Our current scheduling algorithm SETA has served us well over the years, but it is very naive and we believe we can improve the ratio of regressions caught / hours spent running tasks. We believe things like code coverage, inspecting task queues and even simple tweaks to SETA's parameters can help.
The problem is that we have no way of testing our theories. The best we can do is:
- Gather a bunch of data with the current algorithm.
- Make a change to the algorithm.
- Wait a month or two.
- Gather a different bunch of data.
- Compare how each did.
This is problematic because:
A. The turnaround time for testing changes is months.
B. We are using different data sets to compare, so the comparison might not be fair.
We need an established way to test novel optimizers.
Possible Solution #1 - Shadow Scheduling
This is the simplest method. We could create one or more dummy decision task(s) that run(s) on every push (but doesn't schedule anything). These would emit artifacts that say which tasks would have been scheduled, had the associated scheduling algorithm been used. We can then download these artifacts and compare them to what actually got scheduled.
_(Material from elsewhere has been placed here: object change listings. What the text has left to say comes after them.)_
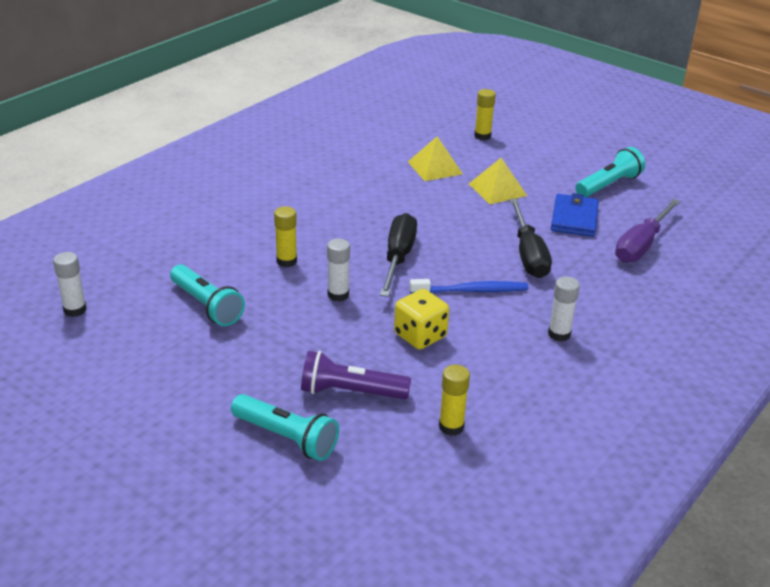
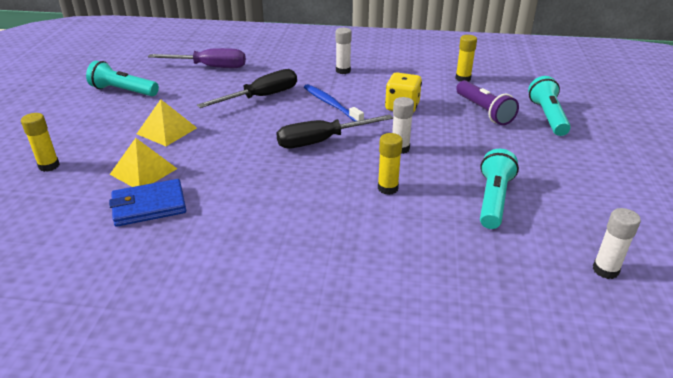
camera: 120 degrees left, 0 degrees up
blue wallet [551,193,599,237] -> blue wallet moved to [109,179,186,227]

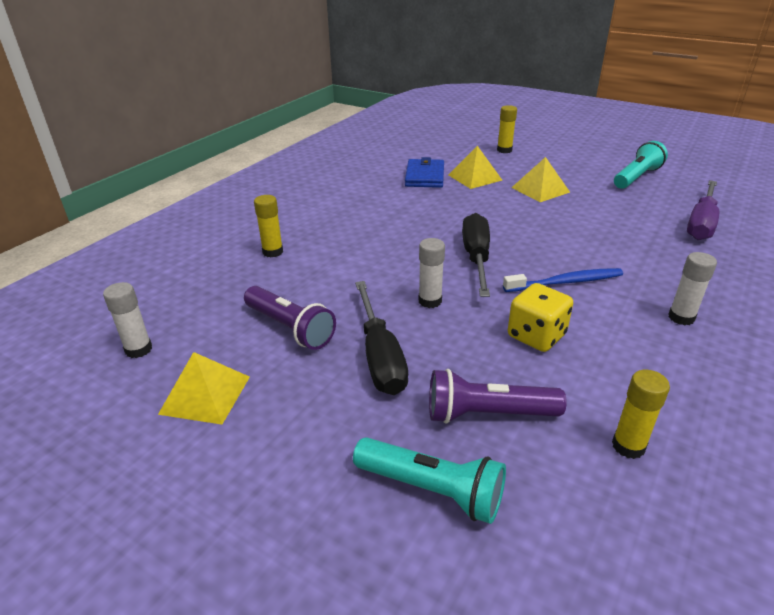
camera: 115 degrees right, 0 degrees up
black screwdriver [197,69,297,108] -> black screwdriver moved to [355,281,408,395]
yellow glue stick [378,133,403,195] -> yellow glue stick moved to [254,195,283,257]
turquoise flashlight [480,149,519,229] -> purple flashlight [244,286,336,350]
none -> yellow pyramid [158,352,250,425]

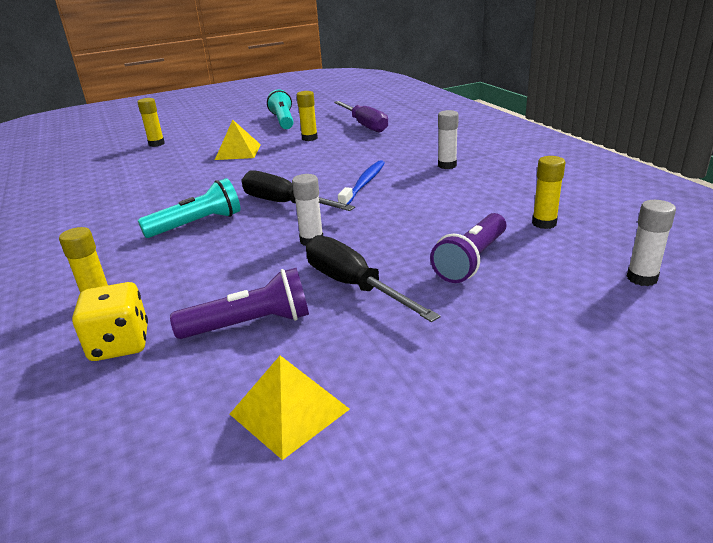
camera: 55 degrees left, 5 degrees down
white glue stick [103,282,152,358] -> white glue stick moved to [627,200,676,286]
turquoise flashlight [353,437,506,524] -> turquoise flashlight moved to [138,178,240,238]
black screwdriver [355,281,408,395] -> black screwdriver turned 150 degrees counterclockwise [306,235,441,322]
blue wallet [405,157,444,188] -> none
yellow pyramid [448,146,502,189] -> none
yellow dice [508,283,573,352] -> yellow dice moved to [72,282,148,361]
none -> yellow glue stick [297,91,318,141]

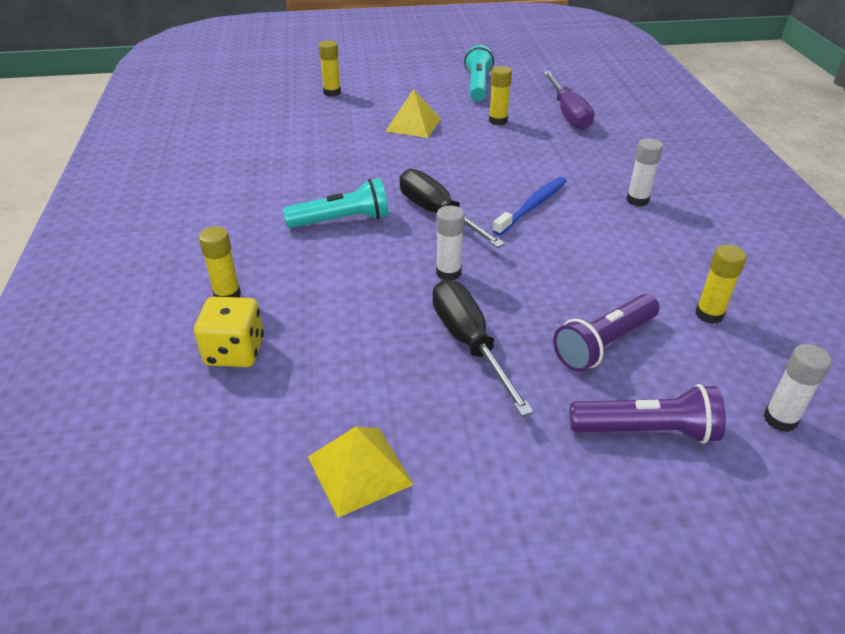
camera: 15 degrees right, 10 degrees up
purple flashlight [170,268,309,339] -> purple flashlight moved to [570,384,726,444]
The downside here is that this only fixes problem B. We would still have month+ long turn-around times for testing out new algorithms. It also introduces a new problem:
C. If an algorithm is tweaked, any data that spans before+after that change will be invalid. If we have multiple algorithms being updated at various times, it might become easy to lose track of which ranges are valid for which algorithms.
Possible Solution #2 - Retroactive Analysis
I think the better approach is to build a mechanism that lets us plug in "external" algorithms and see how they would have performed on past data. To avoid bit-rot, these "test" algorithms would need to live outside of the tree, but still be able to get "plugged in" to the taskgraph.
Running an analysis this way would be a bit more complicated, but I think it will be worth it. I envision creating a script which:
- Accepts one or more test algorithms as input.
- Uses ActiveData to get push information (like parent revision).
- Physically updates a clone of mozilla-central to each push head in the desired range.
- Runs |mach taskgraph| (with the experimental schedulers applied) to get list of tasks that would be scheduled.
- Does the comparison.
Such an analysis might take a few hours to complete (depending on the range), but it could be run in an on demand try-only task only when necessary. This would give us a turn around of ~half a day for testing new scheduling hypotheses.
I already have a patch that allows me to support option #2 (which I'll upload shortly). This comment is meant to provide some context around why I'm proposing it.